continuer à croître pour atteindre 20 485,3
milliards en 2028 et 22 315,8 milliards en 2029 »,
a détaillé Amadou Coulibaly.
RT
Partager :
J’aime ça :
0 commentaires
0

▬▬▬▬▬▬

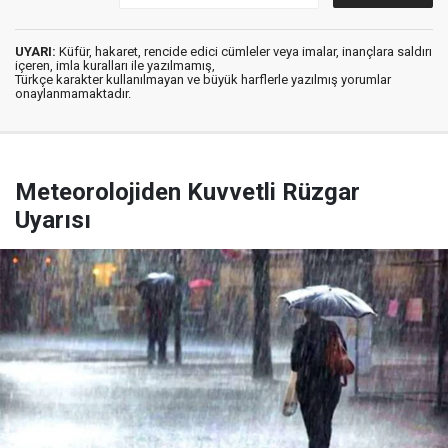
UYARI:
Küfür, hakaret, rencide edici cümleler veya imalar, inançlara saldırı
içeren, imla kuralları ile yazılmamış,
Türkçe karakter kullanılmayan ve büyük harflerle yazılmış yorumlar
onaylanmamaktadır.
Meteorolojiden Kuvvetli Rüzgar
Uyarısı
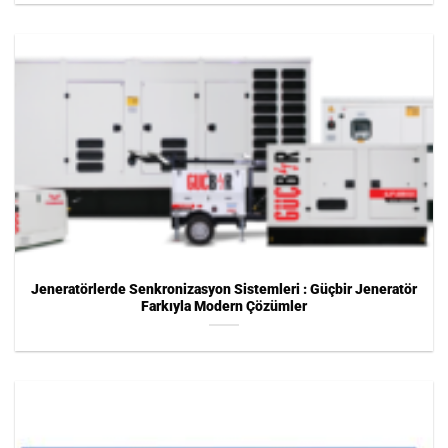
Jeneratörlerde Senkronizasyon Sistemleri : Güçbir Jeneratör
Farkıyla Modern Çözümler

▬▬▬▬▬▬

Reproduce the data above exactly, but only the lines from the one showing "Türkçe karakter kullanılmayan" through the one showing "Farkıyla Modern Çözümler", with both ends kept and the pictures left out.

Türkçe karakter kullanılmayan ve büyük harflerle yazılmış yorumlar
onaylanmamaktadır.
Meteorolojiden Kuvvetli Rüzgar
Uyarısı
Jeneratörlerde Senkronizasyon Sistemleri : Güçbir Jeneratör
Farkıyla Modern Çözümler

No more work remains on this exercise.